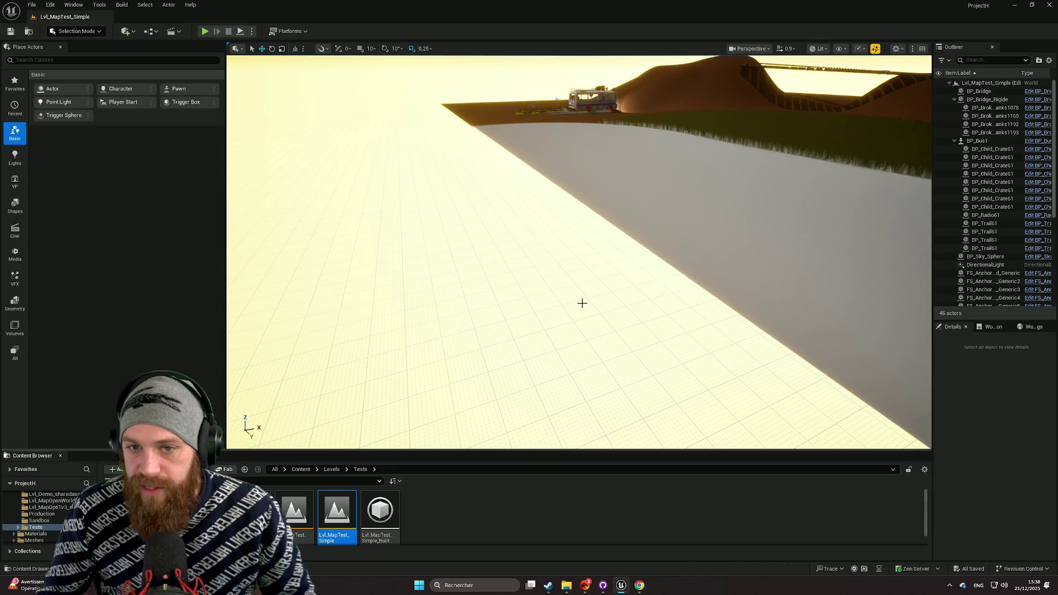
pyautogui.moveTo(524, 246)
pyautogui.mouseDown()
pyautogui.moveTo(529, 165)
pyautogui.moveTo(539, 257)
pyautogui.moveTo(571, 325)
pyautogui.moveTo(529, 386)
pyautogui.moveTo(604, 352)
pyautogui.moveTo(755, 416)
pyautogui.moveTo(600, 421)
pyautogui.mouseUp()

WORK ORDER | A word-for-word restatement of the lines running from the one with "pyautogui.moveTo(539, 257)" to the last line of the records is the whole answer.

WRITTEN SOLUTION |
pyautogui.moveTo(539, 257)
pyautogui.moveTo(571, 325)
pyautogui.moveTo(529, 386)
pyautogui.moveTo(604, 352)
pyautogui.moveTo(755, 416)
pyautogui.moveTo(600, 421)
pyautogui.mouseUp()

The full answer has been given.